Remember not to say these three things when selling your book and you may improve your success rate. Happy writing!
June 9, 2016
People can’t buy your book unless they’re aware it exists. Whether you self-publish or royalty publish, the marketing is up to the author. Why? People buy authors, not publishers.
Get creative and set up book signings in various venues, not just bookstores. Again, you may ask the why question. In bookstores you’re competing with hundreds, maybe even thousands, of other titles. In other venues, your book stands out.
Here are some tips for things to do before your next book signing.
- Connect with people. You do this by talking with as many people as you can. Show them you’re human, personable, and someone they want to know better by reading your book.
- Make a list of local media (newspapers, radio, television). Find out who does author interviews in each one. Request interviews with each venue the week of your book signing event. You can do this with press releases, phone calls, email, or any other method that connects you to the right person. I’ve had local newspapers run feature stories on me and my books, along with photos of me and my books.
- Have your picture taken with the directors, managers, and any other key people in the organization hosting your book signing. Use that picture to publicize your upcoming book signing.
- Create an 11 x 17 poster of your book cover, then laminate it and add a stand-up device to the back so you can stand the poster up at your signing table.

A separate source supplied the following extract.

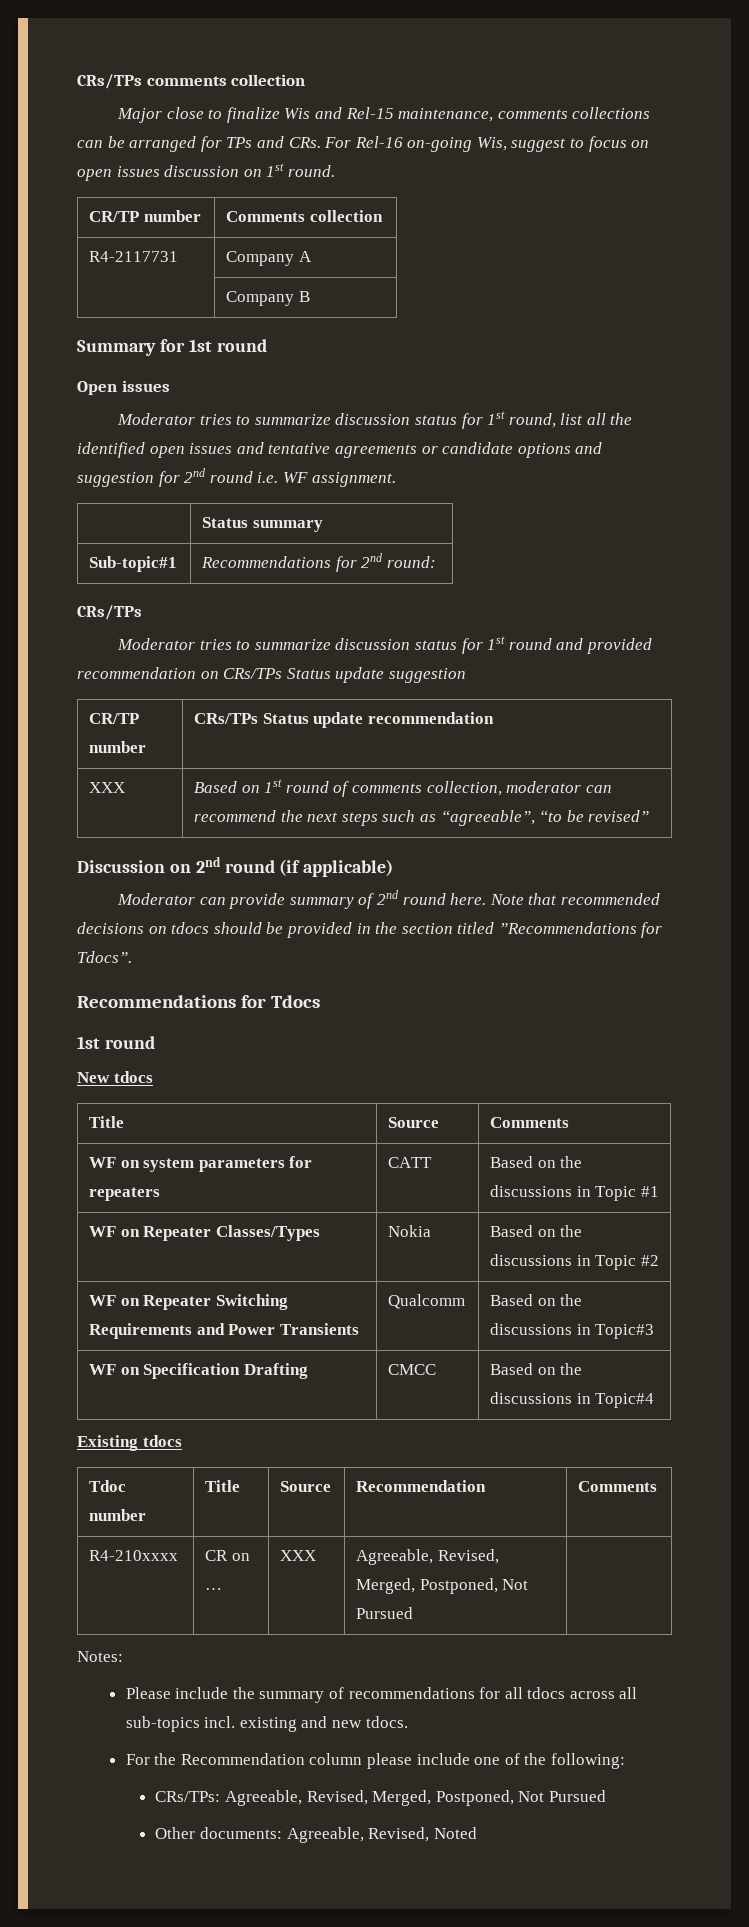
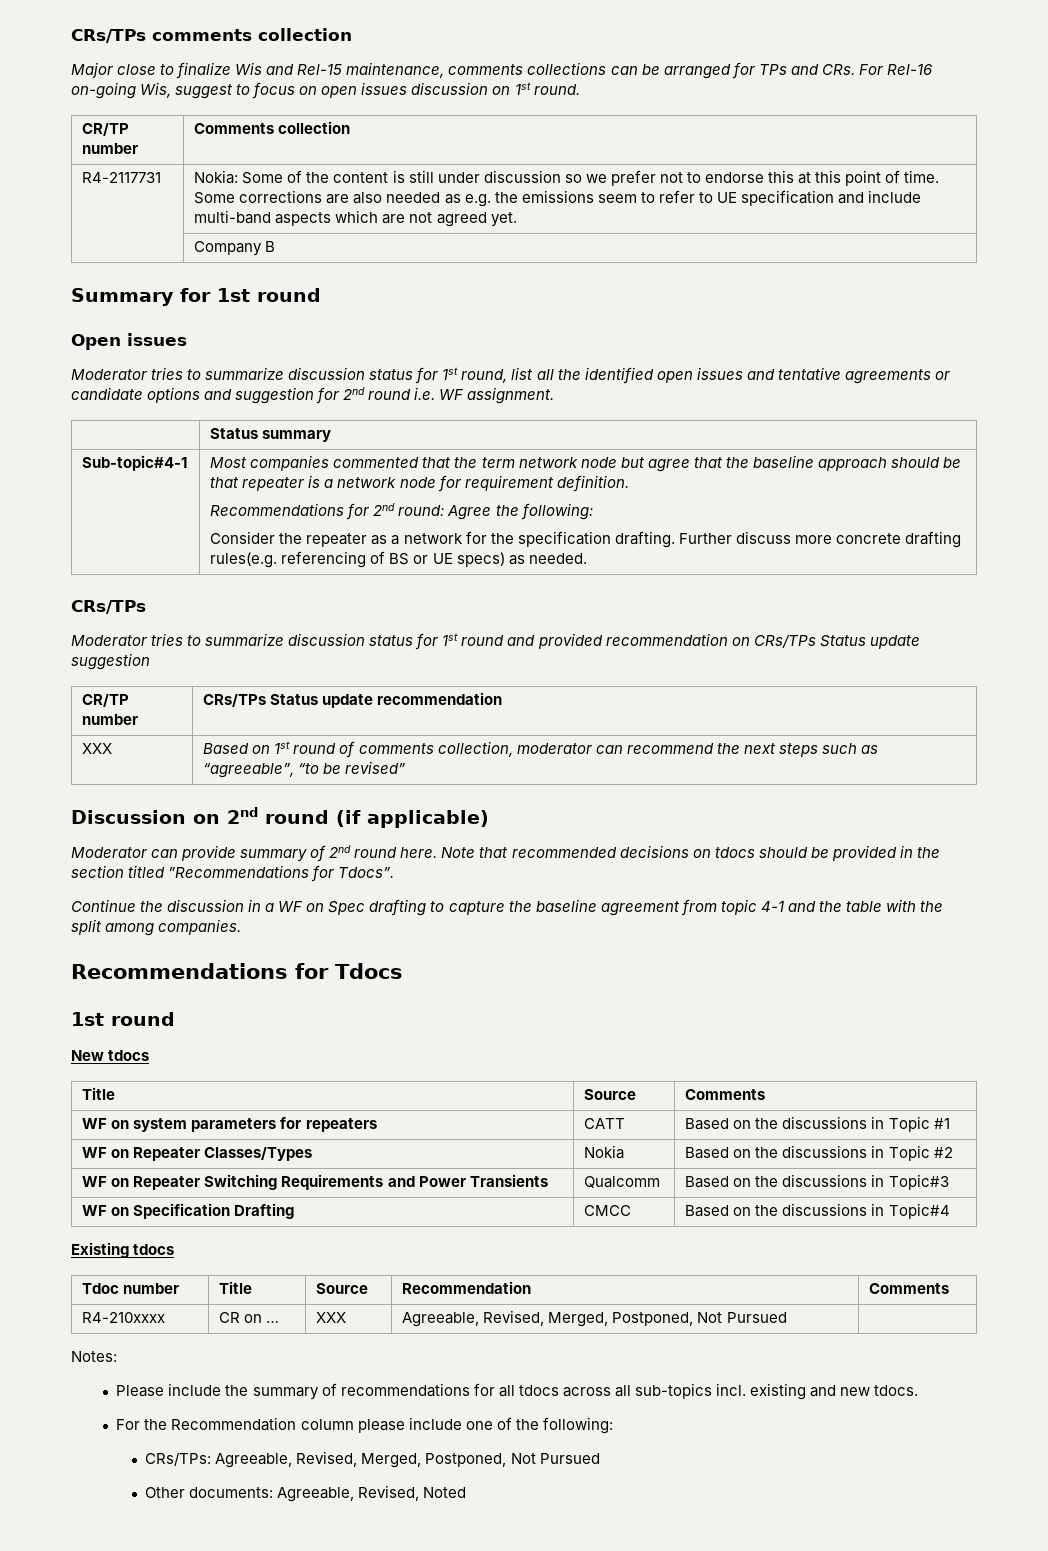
[226,251,312,266] Company A -> [194,170,940,186] [194,190,922,207] [194,210,517,227] Nokia: Some of the content is still under discussion so we prefer not to endorse this at this point of time. Some corrections are also needed as e.g. the emissions seem to refer to UE specification and include multi-band aspects which are not agreed yet.
[89,556,178,572] [201,553,436,572] Sub-topic#1 | Recommendations for 2nd round: -> [82,455,188,471] [210,455,962,472] [210,475,629,492] [210,503,593,520] [210,531,961,548] [210,551,587,568] Sub-topic#4-1 | Most companies commented that the term network node but agree that the baseline approach should be that repeater is a network node for requirement definition. // Recommendations for 2nd round: Agree the following: // Consider the repeater as a network for the specification drafting. Further discuss more concrete drafting rules(e.g. referencing of BS or UE specs) as needed.
(132, 957) none -> [71,899,944,916] [71,919,242,936] // Continue the discussion in a WF on Spec drafting to capture the baseline agreement from topic 4-1 and the table with the split among companies.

- Consider bookmarks or post cards or flyers showing your book cover and offering information about your book so you can pass them out everywhere you go (not just the book signing). Consider putting your website, the book’s website, and your blog information on any or all of these.
Here are some tips for the day of the book signing.
- Bring plenty of books to sign. You can’t sign what isn’t there.
- Arrive at least 20 minutes early, check the signing set-up, then take a few books and walk around so people can see you, talk with you, and perhaps even take a look at your book. Be sure you wear your name tag or some other way to identify you as the author.
- Talk with employees or volunteers working at your signing to give them a very brief overview of your book (in case someone asks them about it).
- Consider gifting those who helped create your book signing with a signed copy of your book as a thank you.
- Send a thank-you note to the person who originally set up your book signing. I send thank-you notes for gifts, nice gestures, enjoyable events, etc., and am constantly told no one sends thank-you notes anymore, so my doing so was really appreciated.
- Smile and thank the people who ran the book signing, even if you didn’t sell as many books as you hoped. Complaining doesn’t help, so focus on the fun you had, and be sure to ask how many signed copies of the book you should leave for those who wanted to come but couldn’t make it.
The important thing to remember is you’re at the book signing to have fun, meet people, and maybe sell a few books. A book signing is just one step of the book marketing ladder, so enjoy it and learn from it. Happy writing!